Après trois années sur la route, l’Algérie comptant encore au nombre des rares pays qu’il n’a pas encore visités, Acid Arab est le groupe français le plus programmé à l’étranger – loin devant Justice ou Christine and The Queens. «Notre label nous a logiquement demandé de nous mettre à bosser sur un nouveau disque, explique Hervé Carvalho. On a répondu: vraiment? C’est notre côté un peu branleurs! Mais une fois lancés, on a cravaché.»

Des invitations furent envoyées à quelques représentants du raï originel, de la dabke irako-syrienne ou du tendé saharien: Ammar 808 (producteur tunisien vu à Paléo), Hasan Minawi ou Cem Yildiz ont répondu à l’appel. De même que les Filles de Illighadad, trio touareg constituant l’apparition marquante d’un disque conçu entre sable (hypnotique Nassibi avec Amel Wahby) et béton (impeccable Club DZ).

«La plupart du temps, les artistes avec lesquels on travaille sont des gens que l’on contacte en direct, puis avec qui on collabore à distance. Le groupe Les Filles de Illighadad est venu enregistrer ici après des tonnes d'e-mails et d’échanges téléphoniques. Sa chanson Soulan est poignante. Interprétée en tamashek, elle dit, en substance: quand on quitte son village pour fuir la terreur ou le chômage, le plus dur c’est de ne pas avoir à ses côtés quelqu’un originaire de sa terre.»
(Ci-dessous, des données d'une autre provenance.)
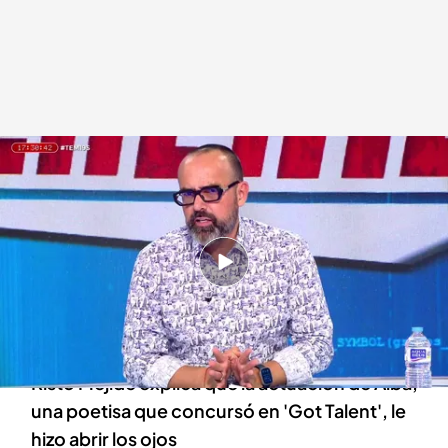
Risto Mejide
Todo es mentira
19 SEP 2024 - 18:16h.
El presentador ha querido hacer un
llamamiento sobre la importancia de la salud
mental
Risto Mejide explica que la actuación de Alba,
una poetisa que concursó en 'Got Talent', le
hizo abrir los ojos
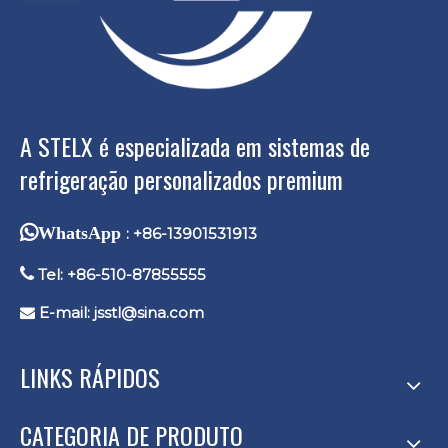
A STELX é especializada em sistemas de
refrigeração personalizados premium
WhatsApp
: +86-13901531913

Tel: +86-510-87855555
E-mail:
jsstl@sina.com

LINKS RÁPIDOS
CATEGORIA DE PRODUTO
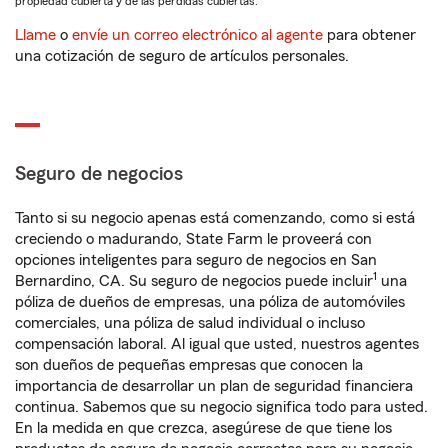
propiedad cubierta y de las pérdidas cubiertas.
Llame
o
envíe un correo electrónico al agente
para obtener
una cotización de seguro de artículos personales.
Seguro de negocios
Tanto si su negocio apenas está comenzando, como si está
creciendo o madurando, State Farm le proveerá con
opciones inteligentes para seguro de negocios en San
1
Bernardino, CA. Su seguro de negocios puede incluir
una
póliza de dueños de empresas, una póliza de automóviles
comerciales, una póliza de salud individual o incluso
compensación laboral. Al igual que usted, nuestros agentes
son dueños de pequeñas empresas que conocen la
importancia de desarrollar un plan de seguridad financiera
continua. Sabemos que su negocio significa todo para usted.
En la medida en que crezca, asegúrese de que tiene los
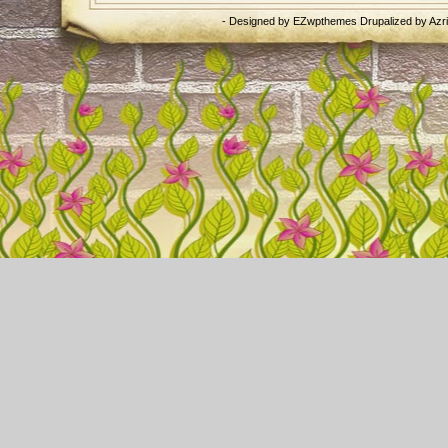
- Designed by
EZwpthemes
Drupalized by
Azr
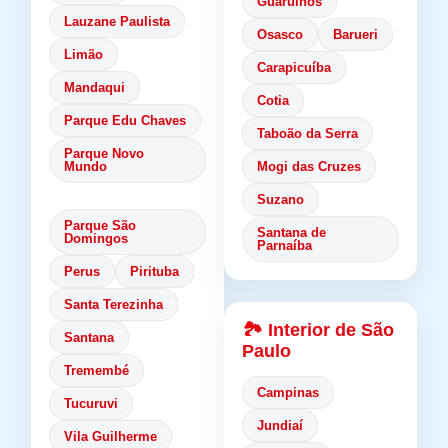
Guarulhos
Lauzane Paulista
Osasco
Barueri
Limão
Carapicuíba
Mandaqui
Cotia
Parque Edu Chaves
Taboão da Serra
Parque Novo
Mundo
Mogi das Cruzes
Suzano
Parque São
Santana de
Domingos
Parnaíba
Perus
Pirituba
Santa Terezinha
🏞️ Interior de São
Santana
Paulo
Tremembé
Campinas
Tucuruvi
Jundiaí
Vila Guilherme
A l’issue d’une nouvelle tournée mise au point puis lancée à Neuchâtel, les «Filles» rejoindront Acid Arab pour un concert aux Trans Musicales de Rennes en décembre. A cette date, lancés dans une tournée marathon qui passera notamment par Beyrouth et Istanbul, les Parisiens auront à peine eu l’occasion de souffler.


Acid Arab, «Jdid» (Crammed Discs). Le 10 octobre à Neuchâtel, Case à Chocs.